TASK TO CARRY OUT:
Which lines of the listing below contain the word "glandular"? Return them.

== Segment start ==

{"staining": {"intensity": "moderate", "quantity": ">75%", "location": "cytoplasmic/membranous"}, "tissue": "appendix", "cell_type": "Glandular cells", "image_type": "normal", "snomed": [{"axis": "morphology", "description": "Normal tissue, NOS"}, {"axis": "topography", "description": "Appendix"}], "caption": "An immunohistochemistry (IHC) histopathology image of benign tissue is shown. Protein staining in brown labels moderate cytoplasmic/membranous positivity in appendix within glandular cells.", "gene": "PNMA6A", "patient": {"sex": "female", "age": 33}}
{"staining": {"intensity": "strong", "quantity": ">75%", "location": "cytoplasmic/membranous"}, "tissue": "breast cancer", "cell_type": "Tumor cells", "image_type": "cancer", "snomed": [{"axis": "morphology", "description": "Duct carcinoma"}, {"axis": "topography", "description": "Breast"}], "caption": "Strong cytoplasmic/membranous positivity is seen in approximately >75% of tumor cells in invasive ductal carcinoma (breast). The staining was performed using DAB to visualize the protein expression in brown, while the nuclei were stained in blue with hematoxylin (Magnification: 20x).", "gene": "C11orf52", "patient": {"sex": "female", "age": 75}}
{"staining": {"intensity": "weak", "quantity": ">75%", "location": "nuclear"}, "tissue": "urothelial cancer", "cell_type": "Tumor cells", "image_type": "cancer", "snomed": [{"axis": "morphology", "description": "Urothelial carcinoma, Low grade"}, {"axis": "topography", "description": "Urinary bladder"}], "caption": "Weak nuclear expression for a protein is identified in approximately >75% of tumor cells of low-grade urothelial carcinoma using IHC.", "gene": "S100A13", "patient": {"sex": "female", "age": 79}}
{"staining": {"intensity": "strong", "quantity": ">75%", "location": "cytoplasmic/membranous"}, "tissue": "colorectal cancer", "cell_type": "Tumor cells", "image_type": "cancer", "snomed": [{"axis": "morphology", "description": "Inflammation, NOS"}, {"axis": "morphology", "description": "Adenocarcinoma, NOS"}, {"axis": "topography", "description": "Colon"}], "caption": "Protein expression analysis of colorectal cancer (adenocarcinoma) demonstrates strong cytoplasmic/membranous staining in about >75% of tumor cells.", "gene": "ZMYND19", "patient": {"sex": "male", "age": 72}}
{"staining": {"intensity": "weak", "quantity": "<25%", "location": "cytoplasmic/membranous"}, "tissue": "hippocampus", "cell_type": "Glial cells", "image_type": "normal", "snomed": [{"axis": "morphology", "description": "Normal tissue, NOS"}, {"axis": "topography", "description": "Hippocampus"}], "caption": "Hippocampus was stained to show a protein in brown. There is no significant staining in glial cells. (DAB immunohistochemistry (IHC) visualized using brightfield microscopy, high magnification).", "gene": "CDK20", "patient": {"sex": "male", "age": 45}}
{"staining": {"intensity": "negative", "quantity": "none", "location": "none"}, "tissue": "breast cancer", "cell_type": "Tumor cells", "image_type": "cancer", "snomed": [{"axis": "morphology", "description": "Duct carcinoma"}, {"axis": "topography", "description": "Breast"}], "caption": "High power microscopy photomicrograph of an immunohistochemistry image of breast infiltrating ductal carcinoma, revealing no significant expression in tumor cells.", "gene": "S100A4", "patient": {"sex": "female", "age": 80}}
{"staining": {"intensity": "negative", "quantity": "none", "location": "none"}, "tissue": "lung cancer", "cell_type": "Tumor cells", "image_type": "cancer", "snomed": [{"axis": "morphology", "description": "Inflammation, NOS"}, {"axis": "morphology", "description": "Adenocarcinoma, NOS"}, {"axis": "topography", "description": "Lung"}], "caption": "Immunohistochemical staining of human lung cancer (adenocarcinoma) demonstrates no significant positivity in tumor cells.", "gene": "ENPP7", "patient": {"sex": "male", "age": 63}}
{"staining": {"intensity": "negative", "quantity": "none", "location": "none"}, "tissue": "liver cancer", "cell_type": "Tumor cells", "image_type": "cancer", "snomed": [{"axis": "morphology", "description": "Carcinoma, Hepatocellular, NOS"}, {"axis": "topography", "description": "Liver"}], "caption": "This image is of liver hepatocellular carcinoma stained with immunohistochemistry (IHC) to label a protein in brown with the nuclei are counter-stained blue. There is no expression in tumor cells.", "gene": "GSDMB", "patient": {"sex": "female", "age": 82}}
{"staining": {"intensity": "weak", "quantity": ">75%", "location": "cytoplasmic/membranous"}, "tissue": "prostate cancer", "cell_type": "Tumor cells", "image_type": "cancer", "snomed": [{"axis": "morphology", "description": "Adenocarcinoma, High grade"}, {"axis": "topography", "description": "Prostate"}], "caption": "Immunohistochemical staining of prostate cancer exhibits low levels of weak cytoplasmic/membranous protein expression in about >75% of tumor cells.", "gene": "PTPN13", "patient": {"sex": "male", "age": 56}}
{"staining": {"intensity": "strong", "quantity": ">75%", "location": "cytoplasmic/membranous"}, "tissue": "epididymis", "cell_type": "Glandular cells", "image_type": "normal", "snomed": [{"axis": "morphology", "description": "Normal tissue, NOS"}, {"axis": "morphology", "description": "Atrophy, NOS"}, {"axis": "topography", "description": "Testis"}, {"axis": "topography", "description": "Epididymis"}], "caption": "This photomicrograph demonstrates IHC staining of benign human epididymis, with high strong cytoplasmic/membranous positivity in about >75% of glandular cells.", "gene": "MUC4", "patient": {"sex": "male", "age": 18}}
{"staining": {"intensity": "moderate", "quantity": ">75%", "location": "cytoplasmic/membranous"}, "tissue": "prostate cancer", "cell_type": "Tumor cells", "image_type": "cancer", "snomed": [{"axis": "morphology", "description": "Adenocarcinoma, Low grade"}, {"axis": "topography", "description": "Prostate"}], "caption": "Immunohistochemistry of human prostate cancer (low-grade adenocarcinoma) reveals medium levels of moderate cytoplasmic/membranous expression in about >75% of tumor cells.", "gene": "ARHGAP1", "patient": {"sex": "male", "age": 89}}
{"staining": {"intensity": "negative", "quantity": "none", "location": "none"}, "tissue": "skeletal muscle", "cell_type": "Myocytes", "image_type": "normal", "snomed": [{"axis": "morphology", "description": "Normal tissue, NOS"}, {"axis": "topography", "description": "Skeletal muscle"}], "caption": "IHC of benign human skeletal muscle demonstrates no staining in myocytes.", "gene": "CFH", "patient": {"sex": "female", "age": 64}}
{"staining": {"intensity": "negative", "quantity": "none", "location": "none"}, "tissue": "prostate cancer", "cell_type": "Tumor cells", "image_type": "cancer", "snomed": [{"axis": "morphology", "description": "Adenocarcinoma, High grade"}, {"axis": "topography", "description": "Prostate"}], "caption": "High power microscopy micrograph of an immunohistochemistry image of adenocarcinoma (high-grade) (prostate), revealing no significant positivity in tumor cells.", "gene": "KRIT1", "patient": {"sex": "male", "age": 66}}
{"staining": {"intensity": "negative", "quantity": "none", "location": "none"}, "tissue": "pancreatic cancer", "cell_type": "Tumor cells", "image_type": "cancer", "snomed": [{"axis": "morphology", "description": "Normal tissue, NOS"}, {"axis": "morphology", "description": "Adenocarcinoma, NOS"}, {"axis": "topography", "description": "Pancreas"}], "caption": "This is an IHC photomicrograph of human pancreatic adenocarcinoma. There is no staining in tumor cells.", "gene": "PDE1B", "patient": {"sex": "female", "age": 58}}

== Segment end ==

TASK OUTPUT:
{"staining": {"intensity": "moderate", "quantity": ">75%", "location": "cytoplasmic/membranous"}, "tissue": "appendix", "cell_type": "Glandular cells", "image_type": "normal", "snomed": [{"axis": "morphology", "description": "Normal tissue, NOS"}, {"axis": "topography", "description": "Appendix"}], "caption": "An immunohistochemistry (IHC) histopathology image of benign tissue is shown. Protein staining in brown labels moderate cytoplasmic/membranous positivity in appendix within glandular cells.", "gene": "PNMA6A", "patient": {"sex": "female", "age": 33}}
{"staining": {"intensity": "strong", "quantity": ">75%", "location": "cytoplasmic/membranous"}, "tissue": "epididymis", "cell_type": "Glandular cells", "image_type": "normal", "snomed": [{"axis": "morphology", "description": "Normal tissue, NOS"}, {"axis": "morphology", "description": "Atrophy, NOS"}, {"axis": "topography", "description": "Testis"}, {"axis": "topography", "description": "Epididymis"}], "caption": "This photomicrograph demonstrates IHC staining of benign human epididymis, with high strong cytoplasmic/membranous positivity in about >75% of glandular cells.", "gene": "MUC4", "patient": {"sex": "male", "age": 18}}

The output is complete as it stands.